The model relies heavily on established collaborations. Ferrari works with AF Corse, BMW with WRT, and Porsche with Manthey—organisations that blur the line between customer and factory operations while remaining technically compliant.
Driver line-ups reinforce this structure. Each entry is limited to a single professional driver, but in practice platinum or gold-rated racers often determine race outcomes in final stints, particularly at Le Mans.
Engineering influence grows
One of the most detailed insights into LMGT3’s inner workings comes from Jérôme Policand of Akkodis ASP, which operates the Lexus programme in partnership with Toyota Gazoo Racing.
He describes a highly integrated support structure:
- Five factory engineers embedded per car (performance, engine, data and systems specialists)
- Continuous data exchange with a Cologne-based spare car programme
- Shared aerodynamic and suspension development between race and factory sites
“This is not just logistical support,” Policand explained. “It is deep technical involvement in how the car performs.”
However, he also cautions that LMGT3 budgets are climbing rapidly, driven largely by global logistics rather than the cars themselves.

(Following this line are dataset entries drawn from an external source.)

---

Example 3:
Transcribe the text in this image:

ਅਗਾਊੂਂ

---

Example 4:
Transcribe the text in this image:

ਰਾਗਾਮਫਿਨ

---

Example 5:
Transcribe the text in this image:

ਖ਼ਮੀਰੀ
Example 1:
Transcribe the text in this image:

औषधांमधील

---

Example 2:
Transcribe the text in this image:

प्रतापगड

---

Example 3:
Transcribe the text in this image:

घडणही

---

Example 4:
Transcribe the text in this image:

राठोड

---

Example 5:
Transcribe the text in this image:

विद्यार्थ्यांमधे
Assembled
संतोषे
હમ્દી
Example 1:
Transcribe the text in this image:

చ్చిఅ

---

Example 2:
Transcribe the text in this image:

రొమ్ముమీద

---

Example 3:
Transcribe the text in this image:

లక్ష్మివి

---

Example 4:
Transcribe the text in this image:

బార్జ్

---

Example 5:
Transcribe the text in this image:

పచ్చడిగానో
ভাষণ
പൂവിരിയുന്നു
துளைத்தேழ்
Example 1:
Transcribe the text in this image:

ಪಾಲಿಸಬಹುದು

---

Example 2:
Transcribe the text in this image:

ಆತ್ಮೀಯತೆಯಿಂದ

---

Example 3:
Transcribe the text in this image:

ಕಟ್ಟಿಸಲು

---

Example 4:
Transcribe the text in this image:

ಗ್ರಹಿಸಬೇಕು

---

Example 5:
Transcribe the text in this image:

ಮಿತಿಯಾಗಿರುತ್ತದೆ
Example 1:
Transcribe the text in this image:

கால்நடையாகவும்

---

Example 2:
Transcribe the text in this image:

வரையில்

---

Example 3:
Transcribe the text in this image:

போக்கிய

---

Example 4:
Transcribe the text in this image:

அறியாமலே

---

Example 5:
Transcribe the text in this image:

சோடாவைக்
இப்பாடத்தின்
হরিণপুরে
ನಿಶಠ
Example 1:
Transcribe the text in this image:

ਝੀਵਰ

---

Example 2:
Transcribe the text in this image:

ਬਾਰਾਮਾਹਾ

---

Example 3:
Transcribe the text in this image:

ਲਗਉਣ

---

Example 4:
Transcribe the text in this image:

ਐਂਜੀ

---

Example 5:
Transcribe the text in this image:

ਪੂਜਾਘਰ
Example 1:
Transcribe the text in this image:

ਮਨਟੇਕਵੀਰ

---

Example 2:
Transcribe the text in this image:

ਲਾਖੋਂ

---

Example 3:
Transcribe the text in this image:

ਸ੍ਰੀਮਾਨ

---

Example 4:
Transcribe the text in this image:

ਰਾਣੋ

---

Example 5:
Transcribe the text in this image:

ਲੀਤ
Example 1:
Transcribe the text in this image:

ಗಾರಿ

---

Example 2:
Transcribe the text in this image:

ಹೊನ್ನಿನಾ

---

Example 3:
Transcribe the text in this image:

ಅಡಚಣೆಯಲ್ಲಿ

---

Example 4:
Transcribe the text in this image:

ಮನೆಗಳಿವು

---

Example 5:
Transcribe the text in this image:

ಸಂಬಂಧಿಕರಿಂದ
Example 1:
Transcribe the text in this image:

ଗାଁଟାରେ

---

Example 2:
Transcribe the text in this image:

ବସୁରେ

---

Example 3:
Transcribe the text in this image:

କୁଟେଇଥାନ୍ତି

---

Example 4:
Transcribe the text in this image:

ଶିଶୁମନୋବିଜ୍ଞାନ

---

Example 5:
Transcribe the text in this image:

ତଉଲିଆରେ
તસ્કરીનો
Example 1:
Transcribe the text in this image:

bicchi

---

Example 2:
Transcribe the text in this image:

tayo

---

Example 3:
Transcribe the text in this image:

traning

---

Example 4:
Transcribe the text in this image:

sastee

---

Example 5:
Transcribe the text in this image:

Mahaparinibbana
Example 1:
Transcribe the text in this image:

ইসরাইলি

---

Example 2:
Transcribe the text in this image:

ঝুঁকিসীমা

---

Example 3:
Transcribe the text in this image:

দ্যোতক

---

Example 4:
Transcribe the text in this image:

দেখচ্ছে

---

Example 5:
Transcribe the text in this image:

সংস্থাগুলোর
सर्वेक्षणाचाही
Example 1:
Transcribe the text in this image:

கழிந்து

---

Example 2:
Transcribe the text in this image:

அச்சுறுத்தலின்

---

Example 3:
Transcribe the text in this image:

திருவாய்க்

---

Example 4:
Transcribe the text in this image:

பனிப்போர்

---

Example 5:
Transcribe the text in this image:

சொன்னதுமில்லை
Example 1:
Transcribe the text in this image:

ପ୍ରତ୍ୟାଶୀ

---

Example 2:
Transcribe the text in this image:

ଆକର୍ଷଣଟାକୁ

The cost of global GT racing
While GT3 machinery is fundamentally cost-effective compared with Hypercar prototypes, the WEC’s global footprint significantly inflates budgets.
Teams now face:
- Intercontinental travel costs
- Large technical staffing requirements (up to 15 personnel per car in WEC spec)

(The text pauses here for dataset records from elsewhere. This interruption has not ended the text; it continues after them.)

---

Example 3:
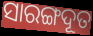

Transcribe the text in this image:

ସାରଙ୍ଗଦୂତ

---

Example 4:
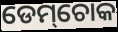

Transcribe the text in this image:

ଡେମ୍‌ଚୋକ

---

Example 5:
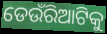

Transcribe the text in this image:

ଡେଉଁରିଆଟିକୁ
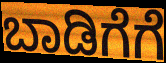
ಬಾಡಿಗೆಗೆ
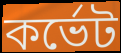
কর্ভেট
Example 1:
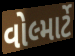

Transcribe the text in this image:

વોલ્માર્ટે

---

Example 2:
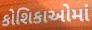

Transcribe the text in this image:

કોશિકાઓમાં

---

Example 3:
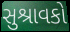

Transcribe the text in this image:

સુશ્રાવકો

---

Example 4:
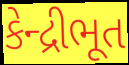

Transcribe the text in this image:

કેન્દ્રીભૂત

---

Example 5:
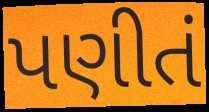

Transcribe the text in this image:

પણીતં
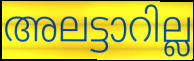
അലട്ടാറില്ല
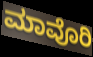
ಮಾವೊರಿ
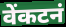
वेंकटनं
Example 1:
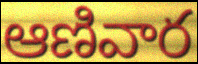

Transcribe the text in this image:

ఆణివార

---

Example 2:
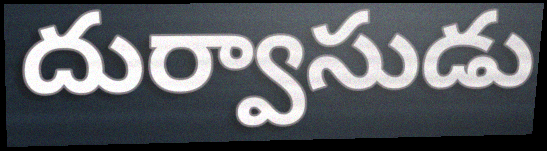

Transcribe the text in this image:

దుర్వాసుడు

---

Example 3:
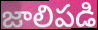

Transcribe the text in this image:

జాలిపడి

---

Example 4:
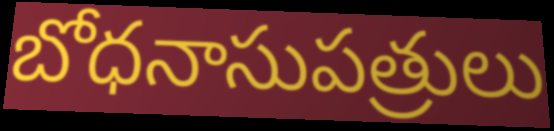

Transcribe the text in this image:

బోధనాసుపత్రులు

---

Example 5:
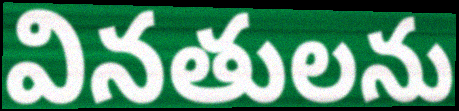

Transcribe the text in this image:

వినతులను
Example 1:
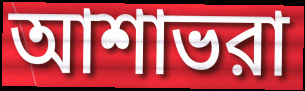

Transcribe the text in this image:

আশাভরা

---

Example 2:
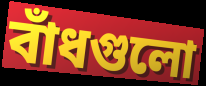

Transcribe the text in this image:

বাঁধগুলো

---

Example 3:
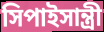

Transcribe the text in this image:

সিপাইসান্ত্রী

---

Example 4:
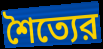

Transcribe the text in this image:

- Complex logistics comparable to prototype racing
Policand warns that LMGT3 is approaching a financial threshold that risks undermining its original purpose if not carefully controlled.
Manufacturers: necessary, but controversial
From Mercedes’ perspective, LMGT3 would not function without manufacturer backing—but defining its limits is difficult.
Stefan Wendl of Mercedes-AMG Customer Racing argues that the category must remain flexible:
“Different levels of support exist naturally. The market will regulate itself over time.”
Others, including Manthey Racing—Porsche’s dominant LMGT3 partner—stress that success still depends on execution rather than hidden factory advantage.
Manthey managing director Nicolas Raeder insists:
“We are a customer team. Porsche does not run the operation—we do. The success comes from collaboration, not control.”
The central question
At its core, LMGT3 sits in a grey zone. Manufacturers are essential for competitiveness, yet overt factory dominance would undermine its identity as a customer series.
A compromise appears to be emerging:
- Manufacturers provide technical and driver support
- Teams remain operationally independent
- Budgets and staffing are capped by regulation and practicality
As Patrick Arkenau of Manthey puts it:
“LMGT3 must remain a true customer championship. Teams should prove themselves—not operate as disguised factory entries.”
A category at a crossroads
LMGT3 has succeeded in attracting grids, manufacturers, and fan interest. But its long-term stability will depend on maintaining a careful balance: enough factory support to keep competition fierce, but not so much that it becomes an arms race in disguise.
As the 2026 season begins, that balance has never been more important—or more difficult to maintain.